03 Janeiro 2017 | 00h35

Na busca de apoios a Temer em 2017, os governistas do Congresso fazem um cálculo: o Centrão deve perder força, assim que passar no Congresso a minirreforma política.

Motivo? O Fundo Partidário e o tempo de TV devem diminuir para partidos médios e pequenos. Somadas à adoção da cláusula de barreira, que exigirá mínimo de votos nas disputas, essas duas exigências acabarão facilitando a vida da dupla PMDB e PSDB.

‘Centrinho’

Certo?

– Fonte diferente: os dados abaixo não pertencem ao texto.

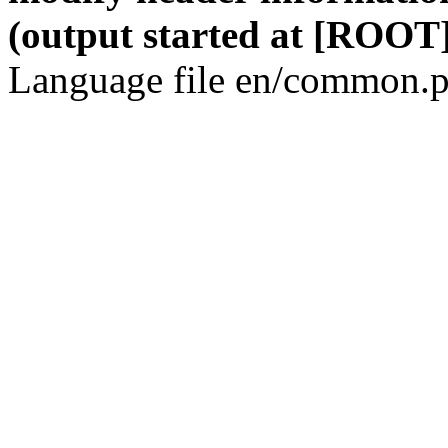
(output started at [ROOT]
Language file en/common.p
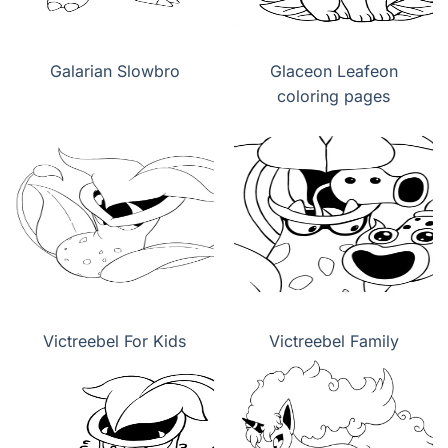
Galarian Slowbro
Glaceon Leafeon
coloring pages
Victreebel For Kids
Victreebel Family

Nem tanto, avisa o cientista político Jairo Nicolau, da UFRJ. “Vai depender do tamanho da reforma, se houver mesmo reforma”, diz o analista. E explica: esse grupo já foi um ajuntamento de parlamentares coordenado por Eduardo Cunha. Depois dele, tornou-se mais partidário, juntando legendas médias e não tão frágeis.

No quadro atual, diz Nicolau, “o peso daquelas exigências poderia, quem sabe, atingir mais o DEM, que não é do Centrão, do que PR ou PRB”.

E dá outro exemplo: “Por que um PDT, também de fora do grupo, sofreria menos com a minirreforma do que o PTB?”